PROBLEM TO SOLVE: Repeat the text of every item below word for word, leaving the pictures out of your answer.

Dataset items
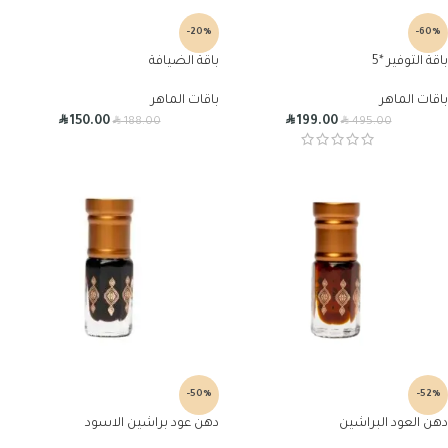
-20%
-60%
باقة التوفير *5
باقة الضيافة
باقات الماهر
باقات الماهر
R
R
R
R
150.00
199.00
188.00
495.00
-50%
-52%
دهن العود البراشين
دهن عود براشين الاسود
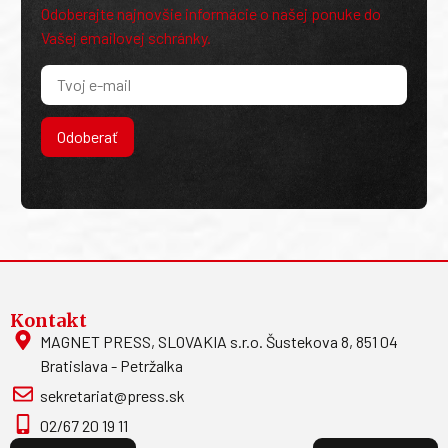
Odoberajte najnovšie informácie o našej ponuke do
Vašej emailovej schránky.
Odoberať
Kontakt
MAGNET PRESS, SLOVAKIA s.r.o. Šustekova 8, 851 04
Bratislava - Petržalka
sekretariat@press.sk
02/67 20 19 11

WRITTEN RESPONSE:
-20%
-60%
باقة التوفير *5
باقة الضيافة
باقات الماهر
باقات الماهر
R
R
R
R
150.00
199.00
188.00
495.00
-50%
-52%
دهن العود البراشين
دهن عود براشين الاسود
Odoberajte najnovšie informácie o našej ponuke do
Vašej emailovej schránky.
Odoberať
Kontakt
MAGNET PRESS, SLOVAKIA s.r.o. Šustekova 8, 851 04
Bratislava - Petržalka
sekretariat@press.sk
02/67 20 19 11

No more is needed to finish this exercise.